** start of Source material **
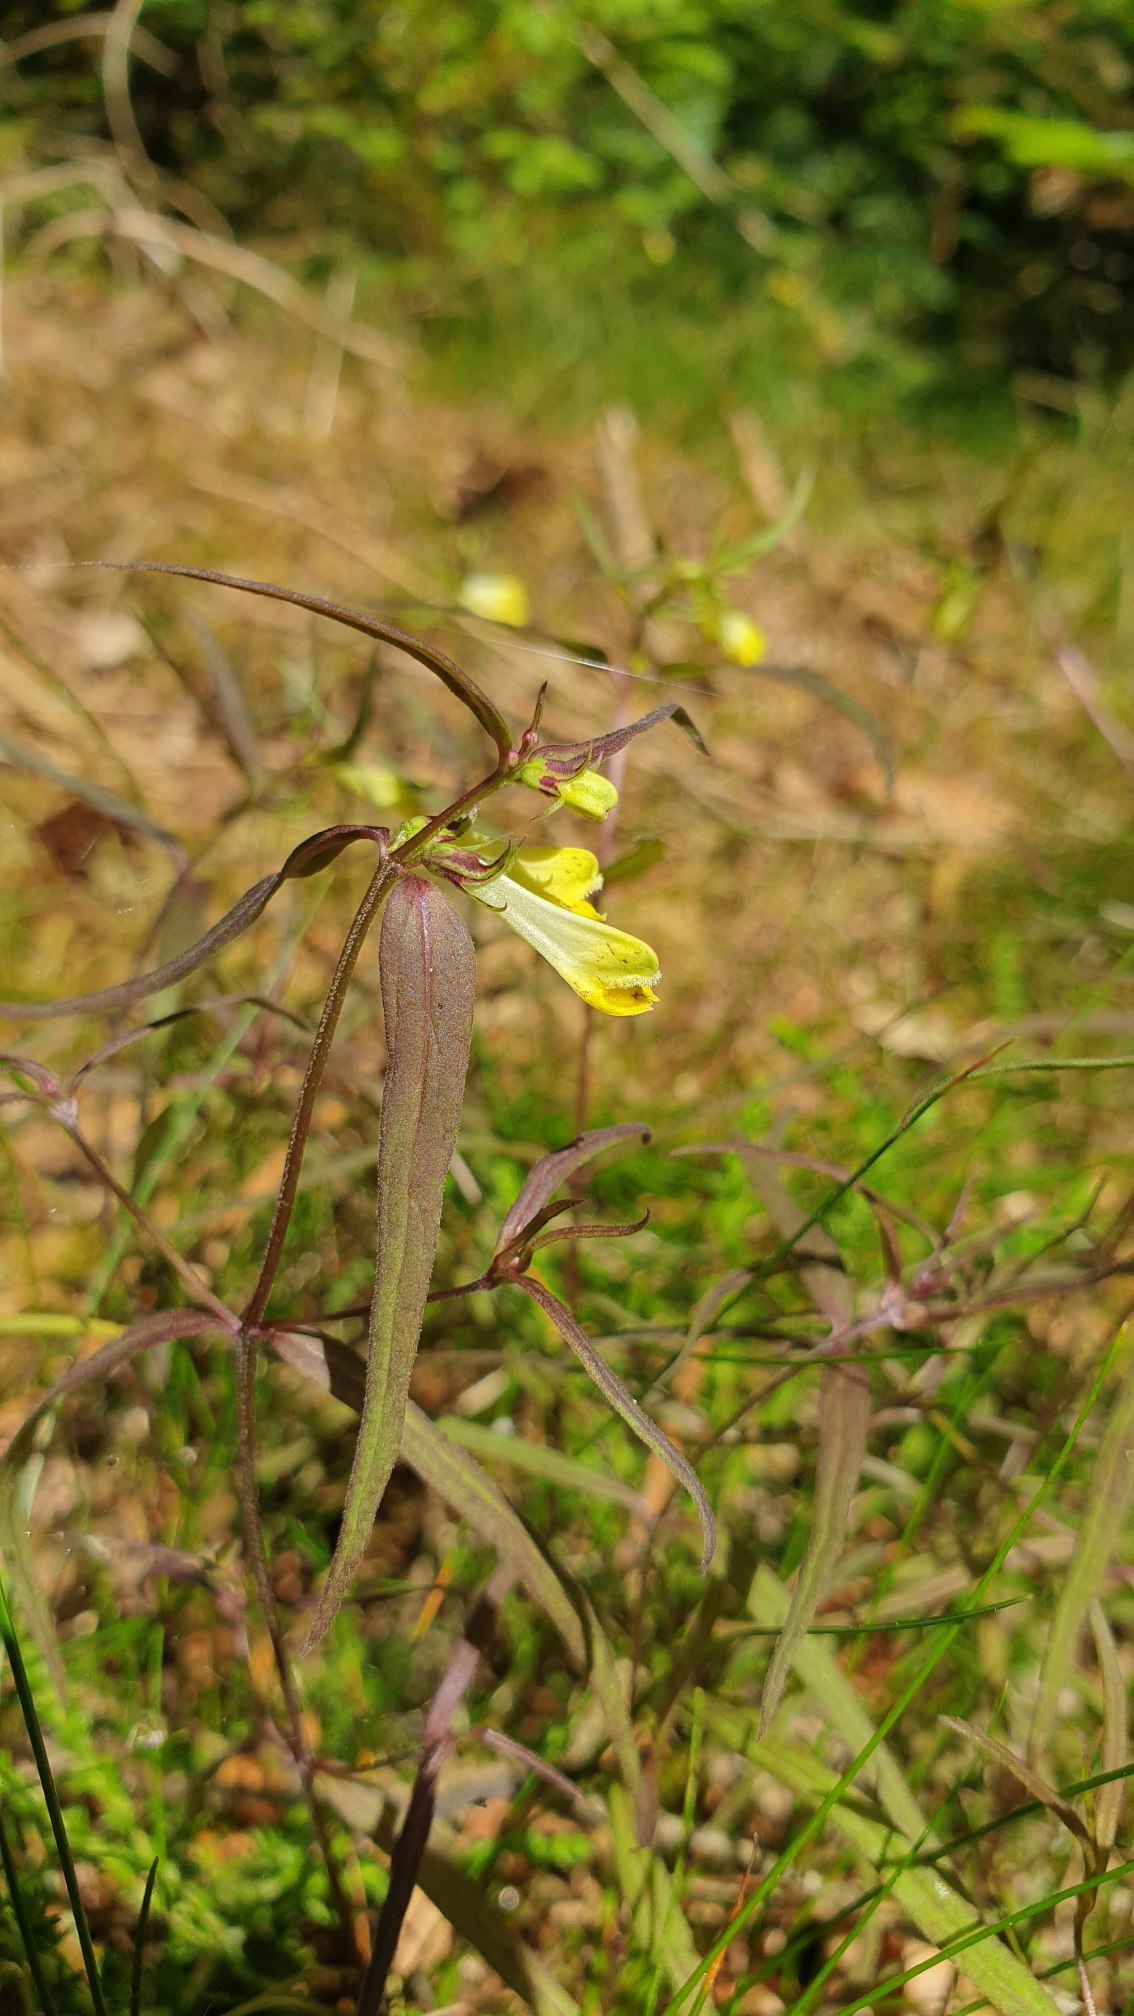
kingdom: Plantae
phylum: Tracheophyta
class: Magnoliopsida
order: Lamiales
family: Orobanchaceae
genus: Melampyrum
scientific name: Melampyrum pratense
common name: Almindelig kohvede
** end of Source material **
• Your objective
Write out every line of the listing as a numbered list, leaving out blank lines and the pictures.

• Output for this exercise
1. kingdom: Plantae
2. phylum: Tracheophyta
3. class: Magnoliopsida
4. order: Lamiales
5. family: Orobanchaceae
6. genus: Melampyrum
7. scientific name: Melampyrum pratense
8. common name: Almindelig kohvede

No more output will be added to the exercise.